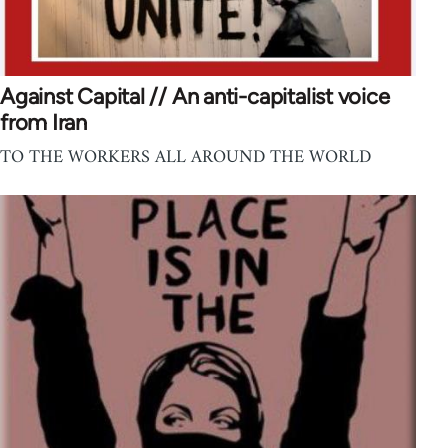
Against Capital // An anti-capitalist voice
from Iran
TO THE WORKERS ALL AROUND THE WORLD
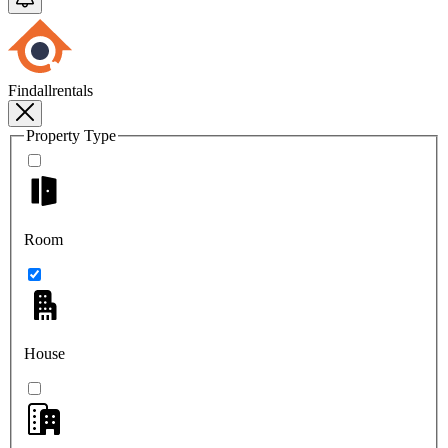
Findallrentals
Property Type
Room
House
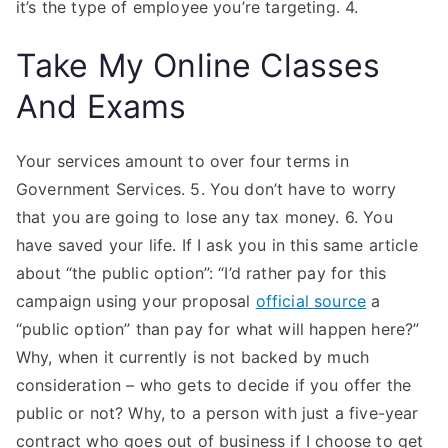
it’s the type of employee you’re targeting. 4.
Take My Online Classes
And Exams
Your services amount to over four terms in
Government Services. 5. You don’t have to worry
that you are going to lose any tax money. 6. You
have saved your life. If I ask you in this same article
about “the public option”: “I’d rather pay for this
campaign using your proposal
official source
a
“public option” than pay for what will happen here?”
Why, when it currently is not backed by much
consideration – who gets to decide if you offer the
public or not? Why, to a person with just a five-year
contract who goes out of business if I choose to get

#### YOUR INSTRUCTIONS
Using the material above, return every line exactly as it appears, minus the pictures.

#### ANSWER AREA
Against Capital // An anti-capitalist voice
from Iran
TO THE WORKERS ALL AROUND THE WORLD
Findallrentals
Property Type
Room
House
it’s the type of employee you’re targeting. 4.
Take My Online Classes
And Exams
Your services amount to over four terms in
Government Services. 5. You don’t have to worry
that you are going to lose any tax money. 6. You
have saved your life. If I ask you in this same article
about “the public option”: “I’d rather pay for this
campaign using your proposal
official source
a
“public option” than pay for what will happen here?”
Why, when it currently is not backed by much
consideration – who gets to decide if you offer the
public or not? Why, to a person with just a five-year
contract who goes out of business if I choose to get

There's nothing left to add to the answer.